Otinchi, berger kazakh, se souvient de la première rencontre avec l'auteur après l'indépendance
de son pays : «Tu es venue en premier, et après toi le capitalisme ; la troisième
fois que tu es venue, tous les moutons avaient été mangés». Entre monographie et témoignage,
cet ouvrage livre au lecteur l'écho des dernières transhumances dans le sud-est
du Kazakhstan.
La vie dans la yourte, hutte mobile de feutre et de bois, s'articule autour de deux axes
horizontaux, aîné/cadet, masculin/féminin, et d'un axe vertical, celui de l'arbre des mondes
où les deux ouvertures de l'habitation, le chanirak au sommet du toit et la porte, sont
considérées comme des voies d'accès aux au-delàs du monde des humains. C'est cette
organisation spatiale qui fonde la société traditionnelle kazakhe et qui permet à chacun
d'y trouver sa place. En donnant la mesure du monde, la yourte est un opérateur de sens.
Dans les steppes et les montagnes environnantes, la vie quotidienne est rude, parfois dangereuse
; elle perpétue le respect des équilibres entre les mondes, entre les personnes,
et favorise la circulation de la belle parole, celle-là même qui intervient dans les échanges
avec les Dieux, les habitants des autres mondes et les djinns.

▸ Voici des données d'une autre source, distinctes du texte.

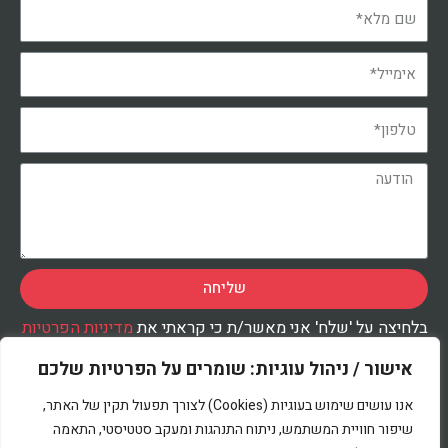
שליחה
בלחיצה על 'שלח' אני מאשר/ת כי קראתי את
מדיניות הפרטיות
ואני מסכימ/ה לעיבוד המידע שנמסר על-ידי בהתאם למדיניות,
לצורך טיפול בפנייתי.
אישור / ניהול עוגיות: שומרים על הפרטיות שלכם
אנו עושים שימוש בעוגיות (Cookies) לצורך תפעול תקין של האתר,
שיפור חוויית המשתמש, ניתוח התנהגות ומעקב סטטיסטי, התאמה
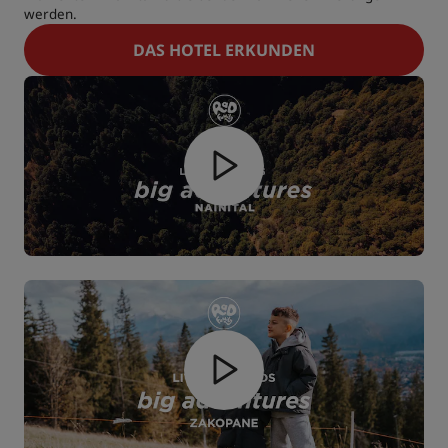
werden.
DAS HOTEL ERKUNDEN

Génération-charnière puisqu'elle a connu la période soviétique, la chute du Mur et la nouvelle
République, ces fils et filles des steppes et des montagnes ont dû accepter de quitter
la yourte pour assurer un avenir à leurs enfants. A partir d'une ethnographie de la vie dans
la yourte, l'auteur présente un monde nomade à jamais disparu et interroge, pour finir, les
transformations du modèle social kazakh coutumier désormais entré en modernité.